Page-level text extractions
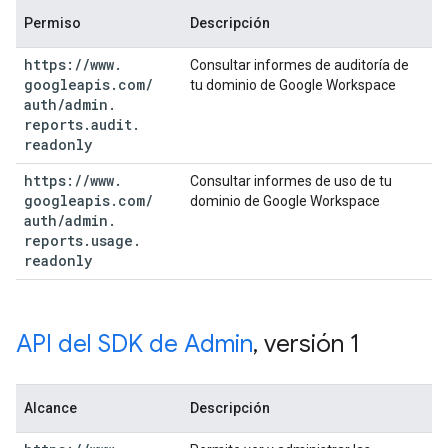
Permiso
Descripción
https:
/
/
www
.
Consultar informes de auditoría de
googleapis
.
com
/
tu dominio de Google Workspace
auth
/
admin
.
reports
.
audit
.
readonly
https:
/
/
www
.
Consultar informes de uso de tu
googleapis
.
com
/
dominio de Google Workspace
auth
/
admin
.
reports
.
usage
.
readonly
API del SDK de Admin
,
versión 1
Alcance
Descripción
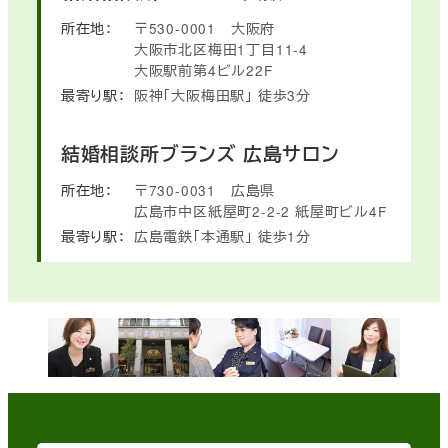
所在地：
〒530-0001
大阪府
大阪市北区梅田1丁目11-4
大阪駅前第4ビル22F
最寄り駅：
阪神「大阪梅田駅」
徒歩3分
結婚相談所ブランズ
広島サロン
所在地：
〒730-0031
広島県
広島市中区紙屋町2-2-2
紙屋町ビル4F
最寄り駅：
広島電鉄「本通駅」
徒歩1分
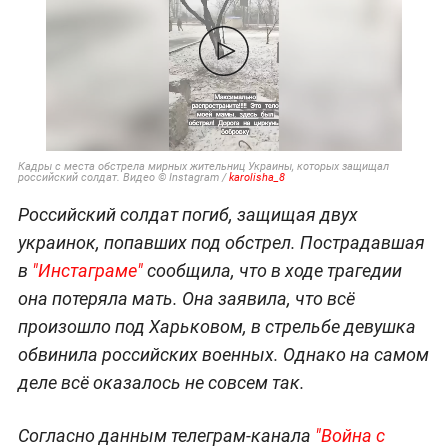
Кадры с места обстрела мирных жительниц Украины, которых защищал
российский солдат. Видео © Instagram /
karolisha_8
Российский солдат погиб, защищая двух
украинок, попавших под обстрел. Пострадавшая
в
"Инстаграме"
сообщила, что в ходе трагедии
она потеряла мать. Она заявила, что всё
произошло под Харьковом, в стрельбе девушка
обвинила российских военных. Однако на самом
деле всё оказалось не совсем так.
Согласно данным телеграм-канала
"Война с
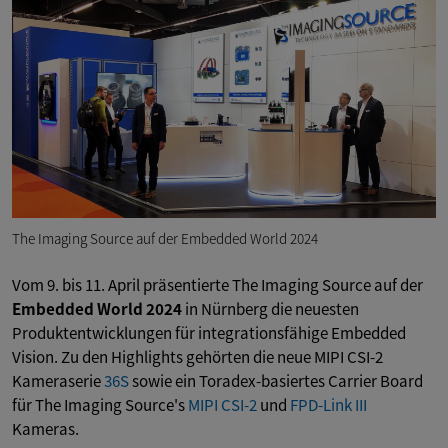
The Imaging Source auf der Embedded World 2024
Vom 9. bis 11. April präsentierte The Imaging Source auf der
Embedded World 2024
in Nürnberg die neuesten
Produktentwicklungen für integrationsfähige Embedded
Vision. Zu den Highlights gehörten die neue MIPI CSI-2
Kameraserie
36S
sowie ein Toradex-basiertes Carrier Board
für The Imaging Source's
MIPI CSI-2
und
FPD-Link III
Kameras.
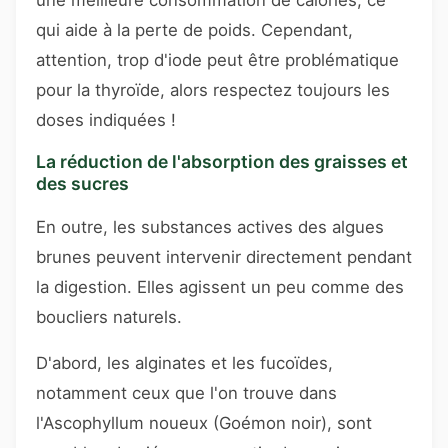
qui aide à la perte de poids. Cependant,
attention, trop d'iode peut être problématique
pour la thyroïde, alors respectez toujours les
doses indiquées !
La réduction de l'absorption des graisses et
des sucres
En outre, les substances actives des algues
brunes peuvent intervenir directement pendant
la digestion. Elles agissent un peu comme des
boucliers naturels.
D'abord, les alginates et les fucoïdes,
notamment ceux que l'on trouve dans
l'Ascophyllum noueux (Goémon noir), sont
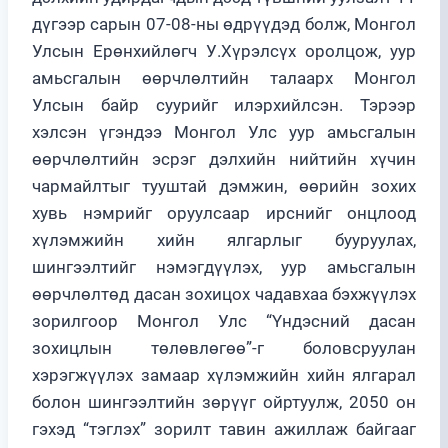
дүгээр сарын 07-08-ны өдрүүдэд болж, Монгол
Улсын Ерөнхийлөгч У.Хүрэлсүх оролцож, уур
амьсгалын өөрчлөлтийн талаарх Монгол
Улсын байр суурийг илэрхийлсэн. Тэрээр
хэлсэн үгэндээ Монгол Улс уур амьсгалын
өөрчлөлтийн эсрэг дэлхийн нийтийн хүчин
чармайлтыг тууштай дэмжин, өөрийн зохих
хувь нэмрийг оруулсаар ирснийг онцлоод
хүлэмжийн хийн ялгарлыг бууруулах,
шингээлтийг нэмэгдүүлэх, уур амьсгалын
өөрчлөлтөд дасан зохицох чадавхаа бэхжүүлэх
зорилгоор Монгол Улс “Үндэсний дасан
зохицлын төлөвлөгөө”-г боловсруулан
хэрэгжүүлэх замаар хүлэмжийн хийн ялгарал
болон шингээлтийн зөрүүг ойртуулж, 2050 он
гэхэд “тэглэх” зорилт тавин ажиллаж байгааг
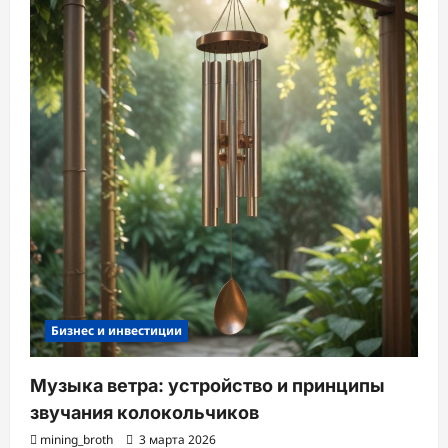
Бизнес и инвестиции
Музыка ветра: устройство и принципы
звучания колокольчиков
mining_broth
3 марта 2026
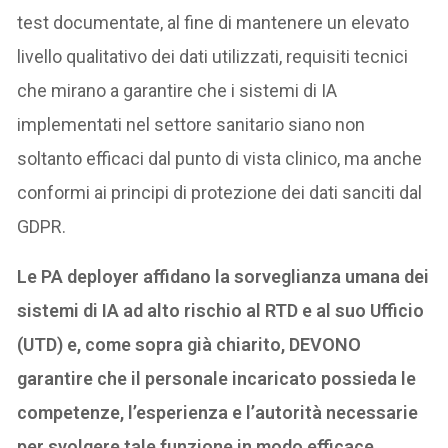
test documentate, al fine di mantenere un elevato
livello qualitativo dei dati utilizzati, requisiti tecnici
che mirano a garantire che i sistemi di IA
implementati nel settore sanitario siano non
soltanto efficaci dal punto di vista clinico, ma anche
conformi ai principi di protezione dei dati sanciti dal
GDPR.
Le PA deployer affidano la sorveglianza umana dei
sistemi di IA ad alto rischio al RTD e al suo Ufficio
(UTD) e, come sopra già chiarito, DEVONO
garantire che il personale incaricato possieda le
competenze, l’esperienza e l’autorità necessarie
per svolgere tale funzione in modo efficace.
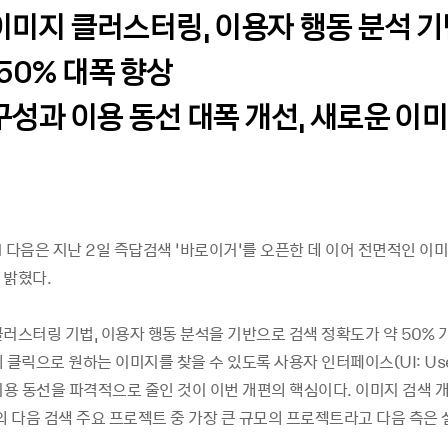
 이미지 클러스터링, 이용자 행동 분석 기
50% 대폭 향상
 구성과 이용 동선 대폭 개선, 새로운 이
11 다음은 지난 2일 즉답검색 ‘바로이거’를 오픈한 데 이어 전면적인 이
 밝혔다.
러스터링 기법, 이용자 행동 분석을 기반으로 검색 정확도가 약 50% 
 클릭으로 원하는 이미지를 찾을 수 있도록 사용자 인터페이스(UI: User
이용 동선을 파격적으로 줄인 것이 이번 개편의 핵심이다. 이미지 검색 
의 다음 검색 주요 프로젝트 중 가장 큰 규모의 프로젝트라고 다음 측은 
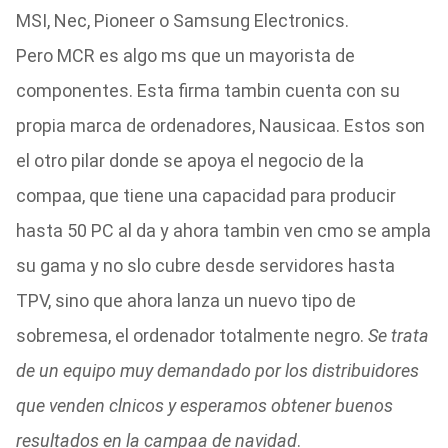
MSI, Nec, Pioneer o Samsung Electronics.
Pero MCR es algo ms que un mayorista de
componentes. Esta firma tambin cuenta con su
propia marca de ordenadores, Nausicaa. Estos son
el otro pilar donde se apoya el negocio de la
compaa, que tiene una capacidad para producir
hasta 50 PC al da y ahora tambin ven cmo se ampla
su gama y no slo cubre desde servidores hasta
TPV, sino que ahora lanza un nuevo tipo de
sobremesa, el ordenador totalmente negro.
Se trata
de un equipo muy demandado por los distribuidores
que venden clnicos y esperamos obtener buenos
resultados en la campaa de navidad
.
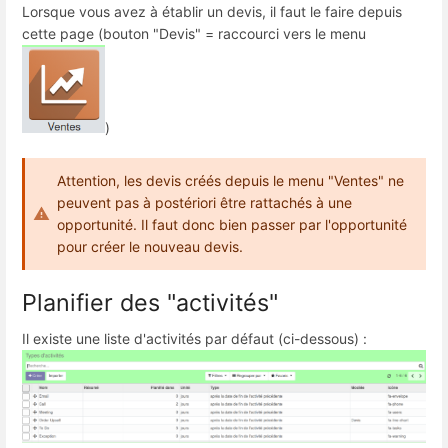
Lorsque vous avez à établir un devis, il faut le faire depuis
cette page (bouton "Devis" = raccourci vers le menu
)
Attention, les devis créés depuis le menu "Ventes" ne
peuvent pas à postériori être rattachés à une
opportunité. Il faut donc bien passer par l'opportunité
pour créer le nouveau devis.
Planifier des "activités"
Il existe une liste d'activités par défaut (ci-dessous) :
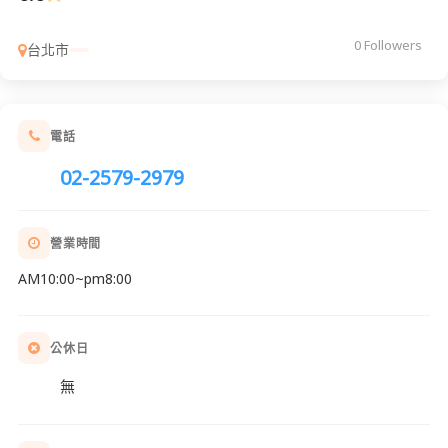
0 Followers
台北市
電話
02-2579-2979
營業時間
AM10:00~pm8:00
公休日
無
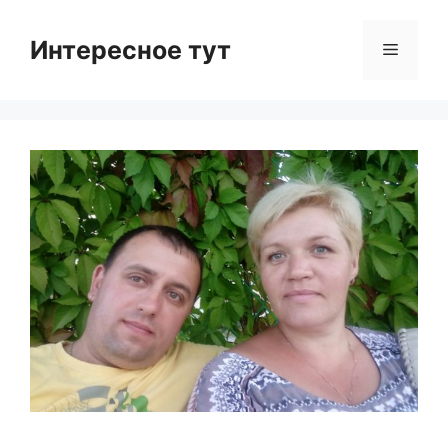
Skip
to
Интересное тут
Menu
content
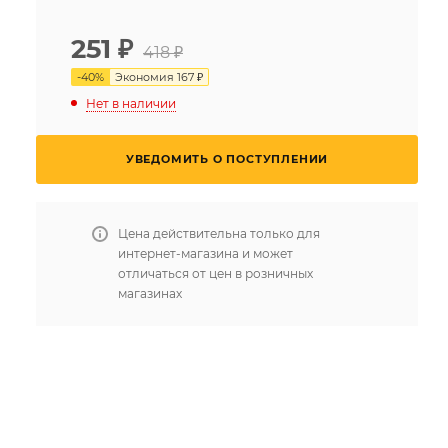
251
₽
418 ₽
-
40
%
Экономия
167 ₽
Нет в наличии
УВЕДОМИТЬ О ПОСТУПЛЕНИИ
Цена действительна только для
интернет-магазина и может
отличаться от цен в розничных
магазинах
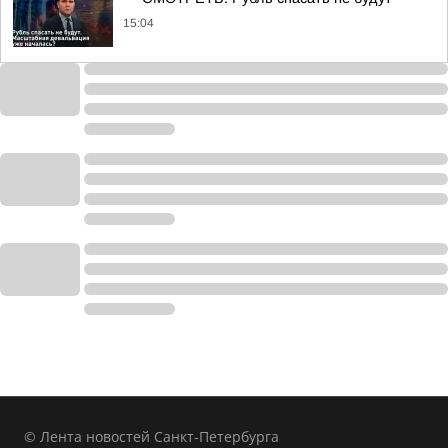
15:04
© Лента новостей Санкт-Петербурга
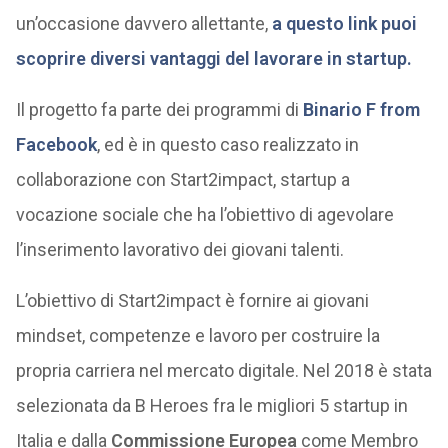
un’occasione davvero allettante,
a questo link puoi
scoprire diversi vantaggi del lavorare in startup.
Il progetto fa parte dei programmi di
Binario F from
Facebook
, ed è in questo caso realizzato in
collaborazione con Start2impact, startup a
vocazione sociale che ha l’obiettivo di agevolare
l’inserimento lavorativo dei giovani talenti.
L’obiettivo di Start2impact è fornire ai giovani
mindset, competenze e lavoro per costruire la
propria carriera nel mercato digitale. Nel 2018 è stata
selezionata da B Heroes fra le migliori 5 startup in
Italia e dalla
Commissione Europea
come Membro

Your assignment
Within the data above, count the lines that contain the string "Workspace"; the reply is the number alone.

Output of the exercise
2